Not exactly a pure KPI but this can be a very useful pie chart to look closely at on a regular basis. “Sources” in this context are the reporters of an issue. For many of us, the lifecycle of code begins with the dev team, then goes to Quality Assurance, then often to beta testers, and then finally to actual users. Exact sources will vary but there are always multiple steps in the process.

Looking at this is important because we need to understand when issues are being discovered and reported. How many issues are being caught by the developers? How many issues are caught by whomever is doing QA? How many are reported by beta testers? Finally, how many are reported by users?

We want that last number to be as small as possible. If too many issues are being discovered late in the process than work needs to be done to improve the testing earlier.

Version Breakdown

I don’t really believe this is a great KPI per se, but it is something that WordPress dev teams should be very mindful of and taking some degree of ownership over. It’s true that if we’re shipping plugins and themes, we can’t control whether people update or not. But we can take responsibility for removing any barriers from upgrading.

WordPress admins who run an update that breaks something will very often revert to a previous version (or deactivate the plugin entirely). It’s our job to be as thorough as possible with our testing, both automated and manual, to minimize occasions like this.

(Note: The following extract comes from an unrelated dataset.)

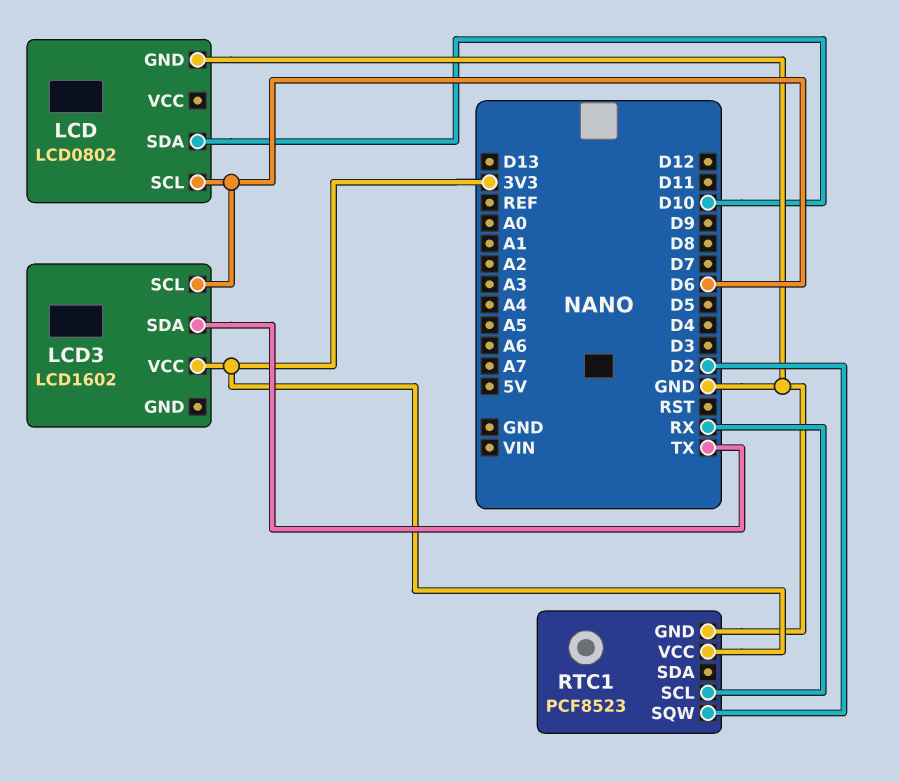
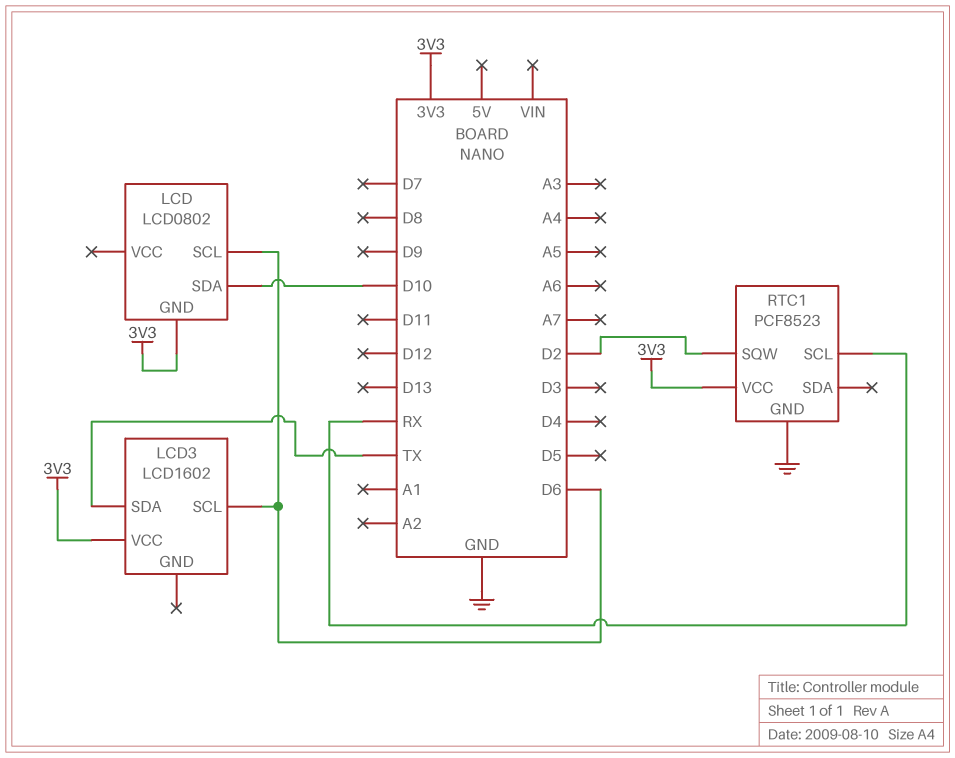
LCD pin GND: GND -> 3V3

This is especially important because it is all too easy to lose user trust. Ship a glitchy release one time and for years some of your users will fear the update button.

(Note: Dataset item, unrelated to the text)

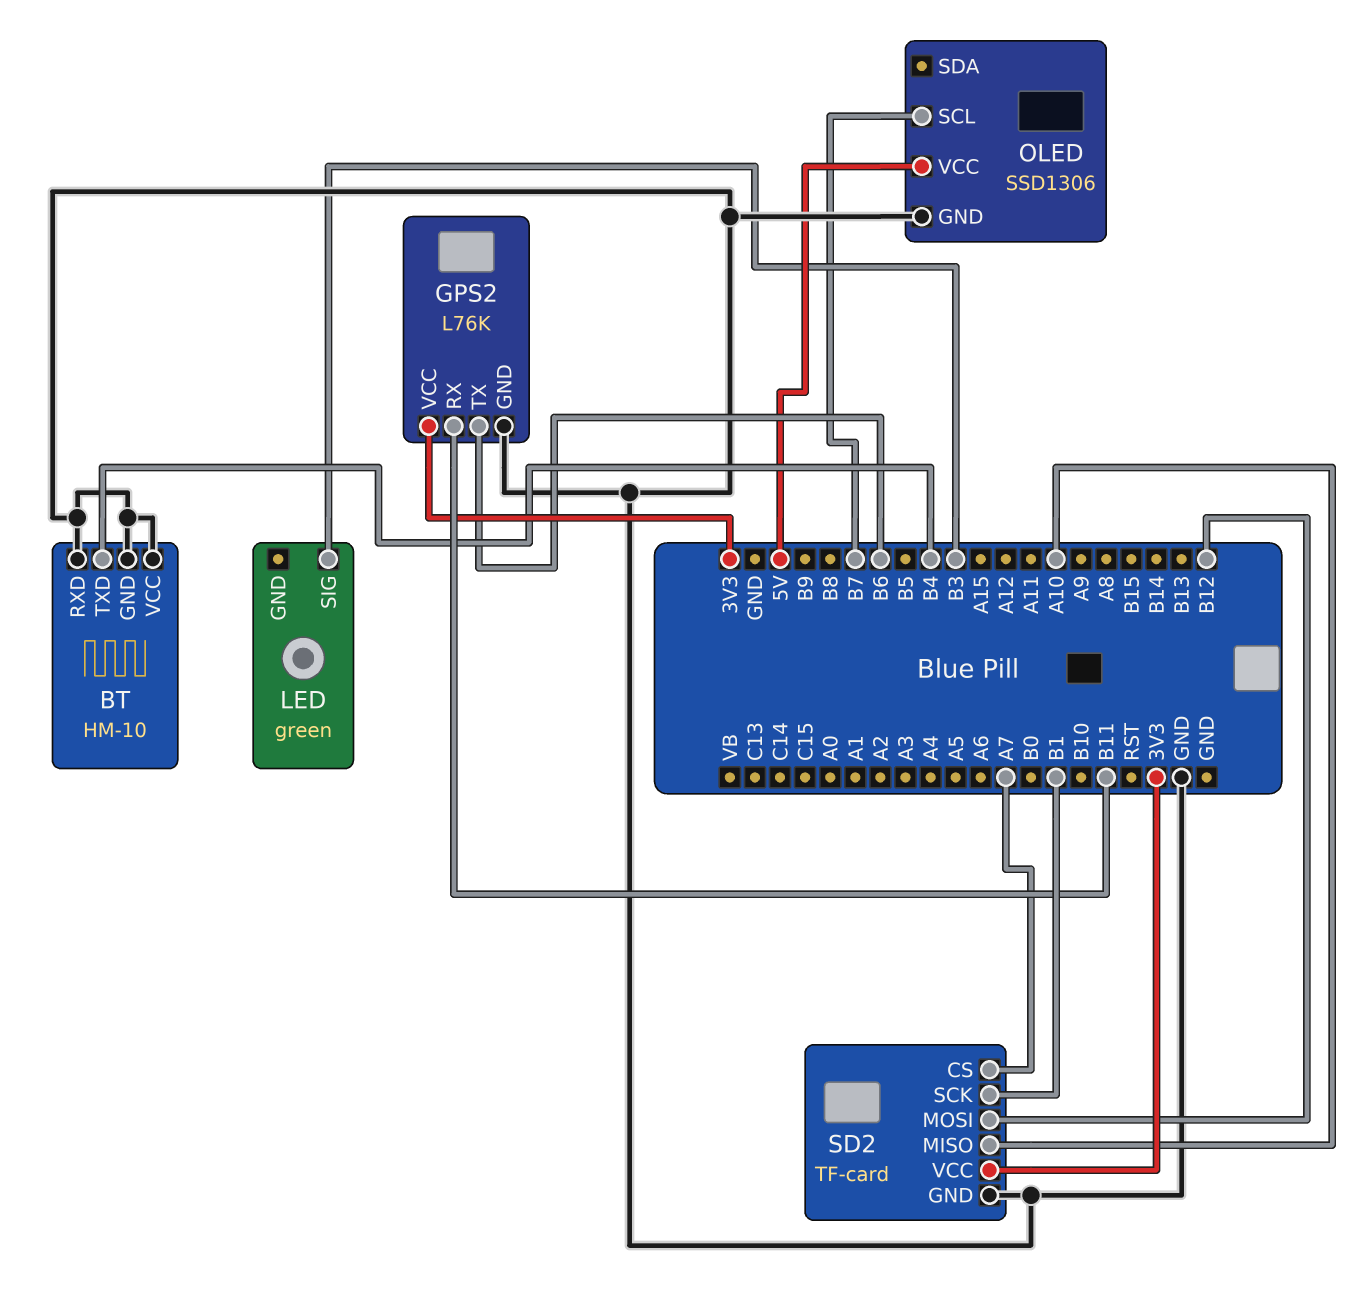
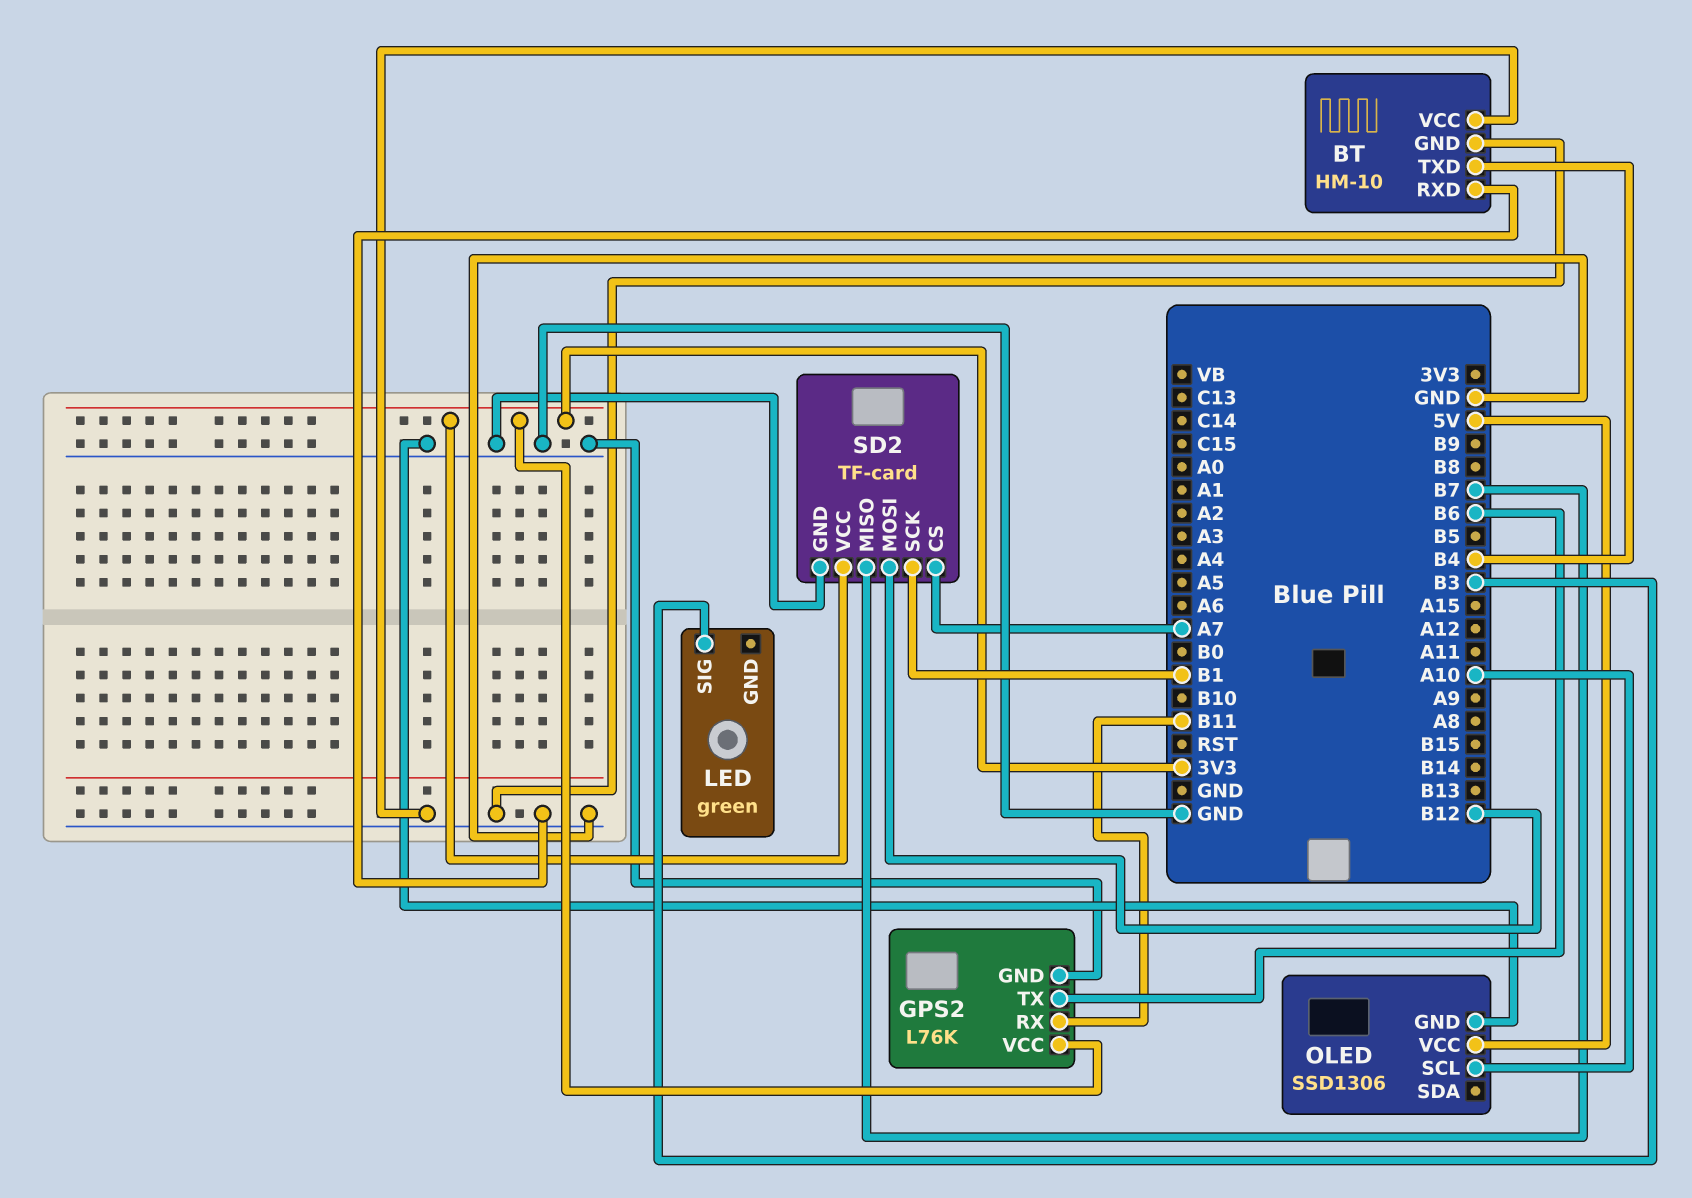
OLED pin SCL: B7 -> A10
SD2 pin MISO: A10 -> B7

There are also instances in which version changes necessitate upgrade routines which require action on the part of the site admin, like manually running a database upgrade or updating some new settings. These are highly undesirable, though sometimes unavoidable. It sucks to have to do this because some users will get nervous and hesitate, some will procrastinate because they think they don’t have time, and others still will find a way to screw up the process. It can require some creativity and extra effort to avoid these situations but hey, that’s our job. And oftentimes it’s well worth it to avoid creating a barrier to upgrade.

Contributors

For those of us maintaining a project which is all or partially open sourced and accepting towards community contributions, it can be useful to track the number of unique individuals participating in development. If this number is too low, some investment into evangelization may be warranted in order to spark some community engagement.

Setting a goal of some kind for an average number of contributors and making an effort to respectfully solicit and nurture a development community can be hugely beneficial for open source projects.


There you have it. A handful of measurable figures directly affected by software developers which could be used as Key Performance Indicators.

Does your dev team use KPIs? If so, which ones? Thanks for sharing!